My fingers drift to the empty space beside me on the couch, where Jasper used to sit every evening.
The cushion still holds the slight impression of his weight, though it's been days since he occupied it.
I trace the depression lightly, remembering how we used to curl up together here with bowls of popcorn during horror movies, where his arm would drape casually around my shoulders as we planned next season's crops, where sometimes we'd just sit, not speaking, his thumb absently stroking my knuckles.
"I know," I whisper, not entirely convinced. "At least, I hope."

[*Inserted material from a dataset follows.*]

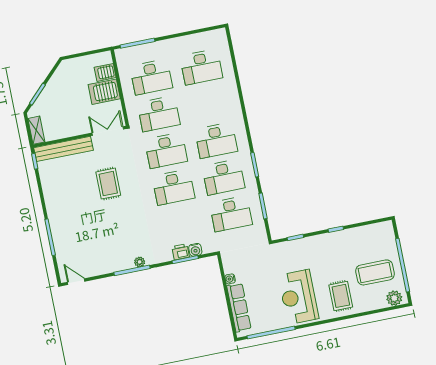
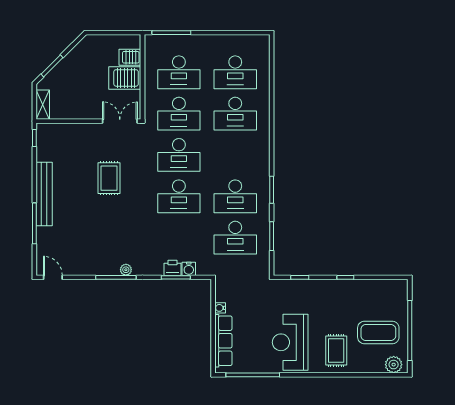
desk: (216, 140) -> (235, 114), moved
bench: (63, 149) -> (44, 194), moved, turned 90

Whiskers presses his warm body against my ankle, a tiny anchor in this sea of silence. The pumpkin patch outside glows silver under the moon's gaze, each gourd a sentinel watching over secrets I can't decipher.
I feel like a failure.
While I sit here, someone in Pennington Falls walks freely, a collection of stolen hearts growing with each victim, and I know that with every hour, the odds only skew worse.
I sip my tea and watch the steam coil above the mug, my eyelids growing heavy with exhaustion. Morning will bring another day of searching, another chance to find the thread that ties these murders together. Another sunrise where I'll wake hoping to catch a glimpse of recognition in Jasper's eyes.
For now, I sit in the growing darkness, a witch with a checklist of dead friends, a half-empty mug, and nobody left to warm the other side of the couch.